Common bonds create close friendships

They sat in the same room together during two competitions back in Texas, but cherubs Erin Jentz and Alyson Weiss never met. While attending the program, the pair became friends right away.

“To think we were in the same room for some competitions back in Texas and never knew each other is crazy,” Jentz said. “It’s been really nice having someone else from Texas. She gets the other Texas jokes and references that no one else would understand.”

The cherub program allows people from the same cities and even the same schools to learn more about each other and become better friends.

Jentz and Weiss are from the same city in Texas, but had never met since they go to different schools.

Alyson Weiss and Erin Jentz sing before a field trip into Chicago.

Cherubs Alyson Weiss and Erin Jentz sing along to "Taylor the Latte Boy" before a field trip into Chicago. "The song is very bonding," Weiss said. "Two people can't listen to the song together without forming a connection."

“I want to say it’s surreal,” Weiss said. “Here’s this girl who lives 10 minutes away from me and I never knew her before.”

They met on the first day of the program. Jentz had read there was another girl from Texas and overheard Weiss checking in.

“Erin came up and asked me if I was the other girl and then helped me with my suitcases,” Weiss said. “I don’t think she would have talked to me right away if I hadn’t been from Texas.”

Jentz and Weiss didn’t start hanging out together at first. They each floated around with other people, Weiss said. However they grew closer as the program progressed.

 “We have so many inside jokes,” Weiss said, “Sometimes it was hard because other people didn’t understand.”
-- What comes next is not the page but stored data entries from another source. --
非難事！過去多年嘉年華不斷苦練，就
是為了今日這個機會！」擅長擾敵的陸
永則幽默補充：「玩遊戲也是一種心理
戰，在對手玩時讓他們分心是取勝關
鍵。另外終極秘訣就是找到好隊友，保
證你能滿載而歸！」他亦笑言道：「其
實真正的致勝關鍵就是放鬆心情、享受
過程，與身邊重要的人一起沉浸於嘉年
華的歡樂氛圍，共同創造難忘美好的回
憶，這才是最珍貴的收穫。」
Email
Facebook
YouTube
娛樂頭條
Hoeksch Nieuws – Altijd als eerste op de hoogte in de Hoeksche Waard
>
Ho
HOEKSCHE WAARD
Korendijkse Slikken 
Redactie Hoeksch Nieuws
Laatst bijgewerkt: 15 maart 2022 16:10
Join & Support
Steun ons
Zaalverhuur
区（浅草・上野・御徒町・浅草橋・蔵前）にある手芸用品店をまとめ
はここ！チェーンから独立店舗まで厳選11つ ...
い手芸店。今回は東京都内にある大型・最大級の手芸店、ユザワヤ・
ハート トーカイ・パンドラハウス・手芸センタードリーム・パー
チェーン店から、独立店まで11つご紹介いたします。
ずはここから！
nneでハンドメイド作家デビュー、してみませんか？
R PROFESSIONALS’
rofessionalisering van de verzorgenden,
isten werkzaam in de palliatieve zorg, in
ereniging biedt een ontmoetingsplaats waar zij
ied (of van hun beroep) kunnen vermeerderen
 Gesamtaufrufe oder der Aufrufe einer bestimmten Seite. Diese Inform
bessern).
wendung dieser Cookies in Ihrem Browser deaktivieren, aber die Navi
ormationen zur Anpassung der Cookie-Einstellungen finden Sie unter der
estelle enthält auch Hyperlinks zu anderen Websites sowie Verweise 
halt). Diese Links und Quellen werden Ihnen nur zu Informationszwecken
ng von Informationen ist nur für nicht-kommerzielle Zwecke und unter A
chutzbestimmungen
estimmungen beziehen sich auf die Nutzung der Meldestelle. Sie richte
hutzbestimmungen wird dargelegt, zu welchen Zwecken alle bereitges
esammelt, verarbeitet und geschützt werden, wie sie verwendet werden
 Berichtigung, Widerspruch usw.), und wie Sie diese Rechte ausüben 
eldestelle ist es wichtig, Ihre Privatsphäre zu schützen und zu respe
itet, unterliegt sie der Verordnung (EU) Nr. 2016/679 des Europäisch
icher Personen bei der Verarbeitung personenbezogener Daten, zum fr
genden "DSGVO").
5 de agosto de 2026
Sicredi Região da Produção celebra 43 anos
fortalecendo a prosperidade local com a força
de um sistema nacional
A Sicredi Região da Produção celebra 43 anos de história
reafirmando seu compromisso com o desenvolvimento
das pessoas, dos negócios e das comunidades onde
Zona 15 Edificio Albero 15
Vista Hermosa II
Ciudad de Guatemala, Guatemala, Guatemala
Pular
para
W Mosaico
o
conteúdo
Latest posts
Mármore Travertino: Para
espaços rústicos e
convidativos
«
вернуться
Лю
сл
There are other cherubs who had known each other before, though not as well as they do now after spending five weeks together, going through the same trials and deadlines. Margaret Parsons knew someone else from her newspaper staff who was also a cherub.
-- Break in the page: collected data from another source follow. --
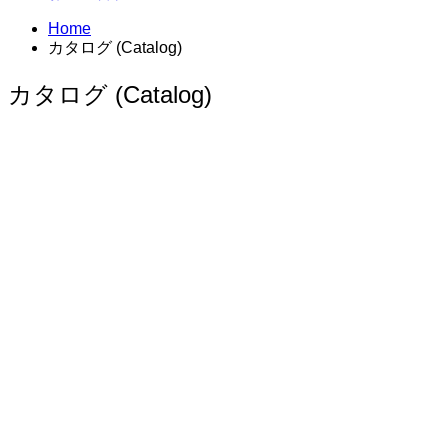
Home
カタログ (Catalog)
カタログ (Catalog)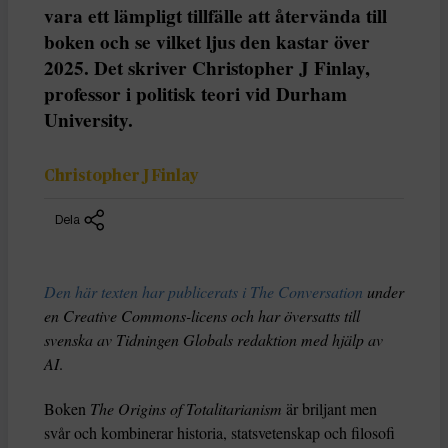
vara ett lämpligt tillfälle att återvända till
boken och se vilket ljus den kastar över
2025. Det skriver Christopher J Finlay,
professor i politisk teori vid Durham
University.
Christopher J Finlay
Dela
Den här texten har publicerats i The Conversation
under
en Creative Commons-licens och har översatts till
svenska av Tidningen Globals redaktion med hjälp av
AI
.
Boken
The Origins of Totalitarianism
är briljant men
svår och kombinerar historia, statsvetenskap och filosofi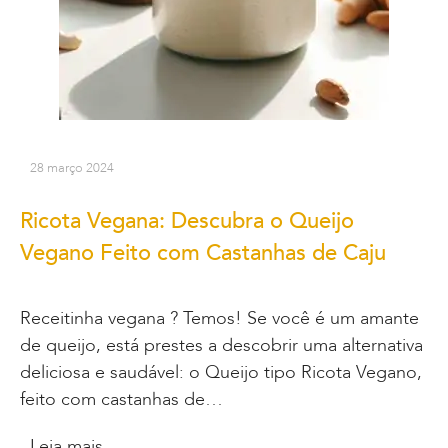
28 março 2024
Ricota Vegana: Descubra o Queijo
Vegano Feito com Castanhas de Caju
Receitinha vegana ? Temos! Se você é um amante
de queijo, está prestes a descobrir uma alternativa
deliciosa e saudável: o Queijo tipo Ricota Vegano,
feito com castanhas de…
Leia mais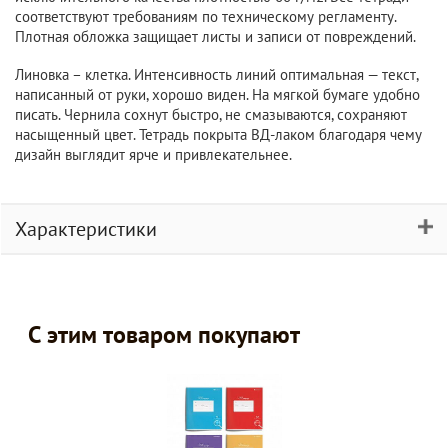
соответствуют требованиям по техническому регламенту.
Плотная обложка защищает листы и записи от повреждений.
Линовка – клетка. Интенсивность линий оптимальная — текст,
написанный от руки, хорошо виден. На мягкой бумаге удобно
писать. Чернила сохнут быстро, не смазываются, сохраняют
насыщенный цвет. Тетрадь покрыта ВД-лаком благодаря чему
дизайн выглядит ярче и привлекательнее.
Характеристики
С этим товаром покупают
“It was really nice in the beginning having someone here I knew and was comfortable with,” Parsons, a cherub from Michigan, said. “After a while we formed our own friends and circles. It will be nice to go back home and have someone who understands what I went through and help me teach the staff what I learned here."

  • Elise Brown, a cherub from Chicago, is an artist in her spare time, but no one knew about her abstract black and white pieces until the last week of the program. She sells her artwork online.
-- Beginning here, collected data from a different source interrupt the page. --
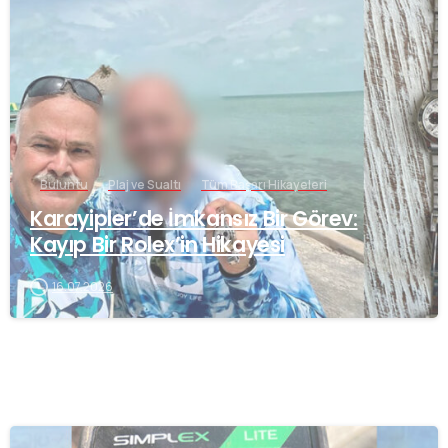
-
Buluntu
Plaj ve Sualtı
Tüm Başarı Hikayeleri
Karayipler’de İmkansız Bir Görev:
Kayıp Bir Rolex’in Hikayesi
16.07.2026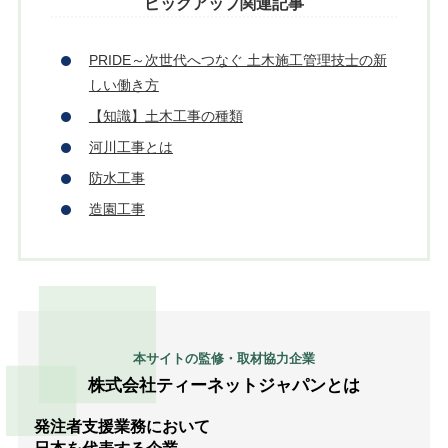
ピックアップ関連記事
PRIDE～次世代へつなぐ 土木施工管理技士の新
しい働き方
【知識】土木工事の種類
河川工事とは
防水工事
造園工事
本サイトの監修・取材協力企業
株式会社ティーネットジャパンとは
発注者支援業務において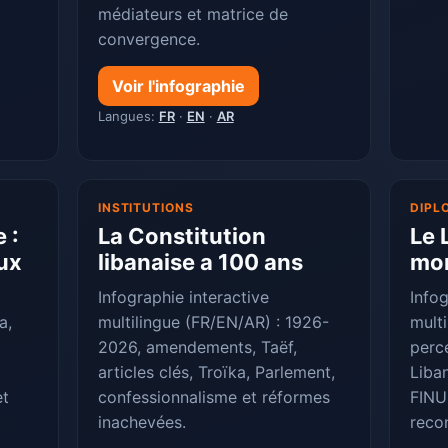
médiateurs et matrice de
convergence.
Voir l'infographie
Langues:
FR
·
EN
·
AR
INSTITUTIONS
DIPL
 :
La Constitution
Le 
ux
libanaise a 100 ans
mo
Infographie interactive
Infog
a,
multilingue (FR/EN/AR) : 1926-
mult
2026, amendements, Taëf,
perc
articles clés, Troïka, Parlement,
Liban
et
confessionnalisme et réformes
FINU
inachevées.
reco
  • Justin Schecker, a cherub from Maryland, started learning Arabic last year.

  • Laurel Stankus, from Illinois, broke her foot while playing leap frog two years ago and has also torn a ligament in her ankle while swing dancing.

  • Jenny Temple, a cherub from Florida, cannot ride a bike.

  • There were 21 people from California, nearly 25 percent of the cherubs.

  • There were three pairs of cherubs from either the same city or the same school.

  • CAs paired cherubs with similiar or related names (for example, Dallas and Austin).

After cherubs, the pairs who are from the same areas plan on staying in touch.

“I hope we can get together and laugh about all of the crazy things we did,” Jentz said.